P2P Applications
Why is P2P application interesting? Client-Server application requires a server to response to repetative file requests that may lead to server overload when a large number of clients assess the server for a few popular files. This scalability problem is resolved in P2P application in which the server transmits only one copy of a requested file. A P2P server would divide a file into equal size chunks, for ease of reconstruction of the original file, and transmits different set of chunks to different peers. The collection of peers involve in a file transfer is known as a swamp. A peer will then obtain missing chunks from other peers in the swamp. It will also transmit what it receives from the source to other peers of the swamp.
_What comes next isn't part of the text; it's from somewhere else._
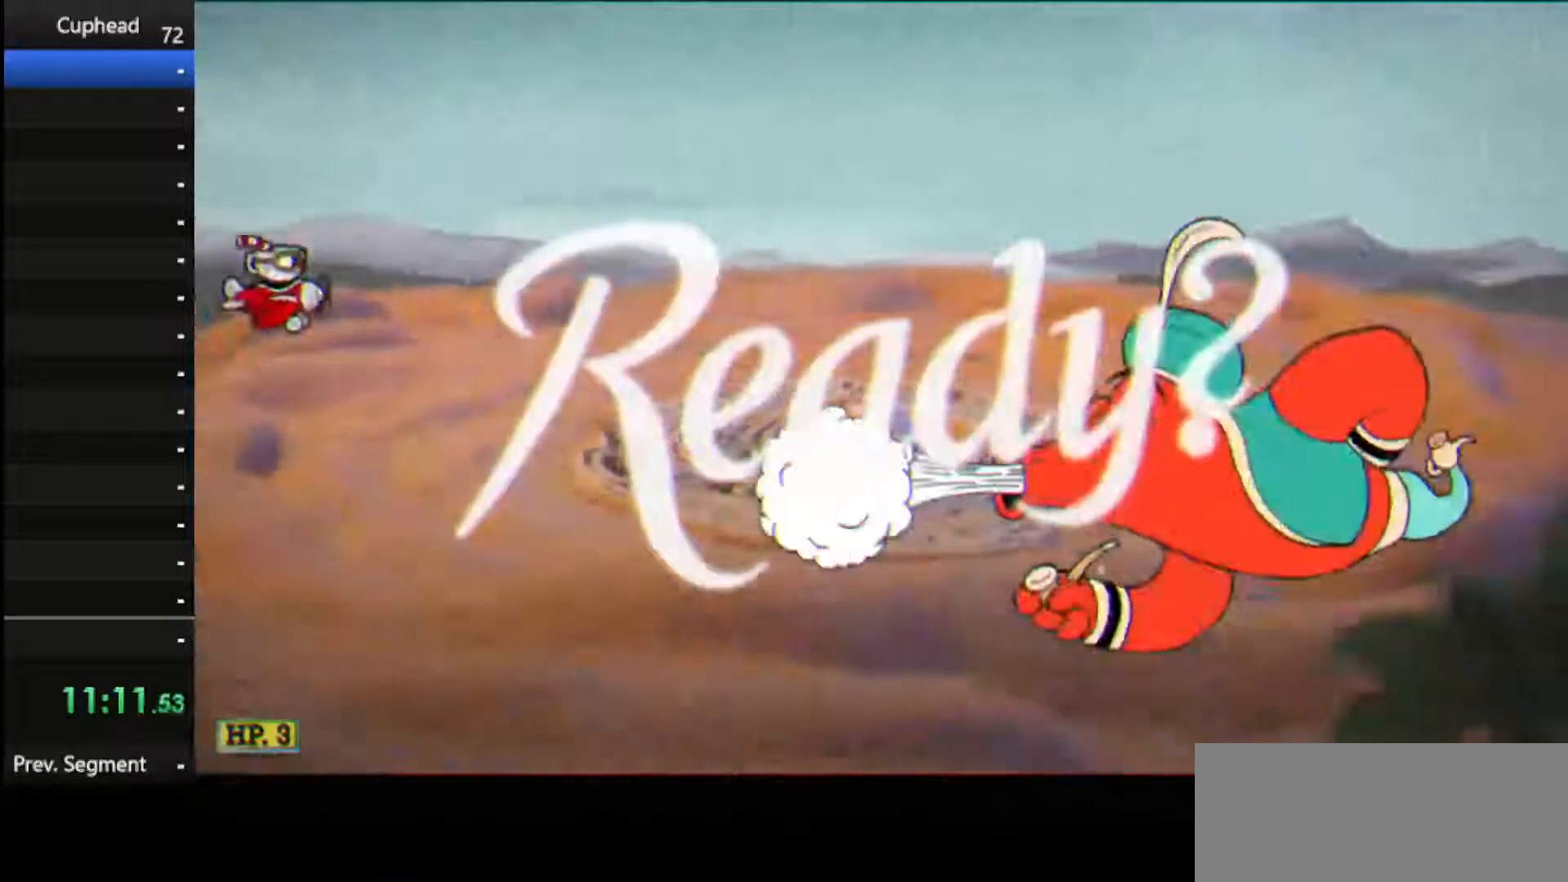
{"keys": ["shoot"], "events": [[125, "right", "down"], [375, "right", "up"], [458, "down", "up"], [500, "left", "up"]]}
P2P systems exploits the non-symmetry properties of uplink and downlink rates at each peer. Because every peer may retransmit chunks of the file it receives, the maximum aggregate upload rate is the sum of upload rates of all peers and the server, eliminating the bottleneck rate at the server in client-server applications.
The key idea behind file transfer in client-server and P2P systems are one-to-many and many-to-many transmissions respectively. With its high scalability P2P protocols or probably its enhanced version will find their applications in many future networked applications.
Basic Operations of P2P
For P2P peers to communicate, a new peer will register its presence at a Tracter when it joins the swamp. The Tracter maintains a database of all peers, their keys and IP address in a swamp. Information of current active peers is then download from the Tracter. With the information, the peer may query its peers about which chunks they have and requests for different set of chunks from different peers.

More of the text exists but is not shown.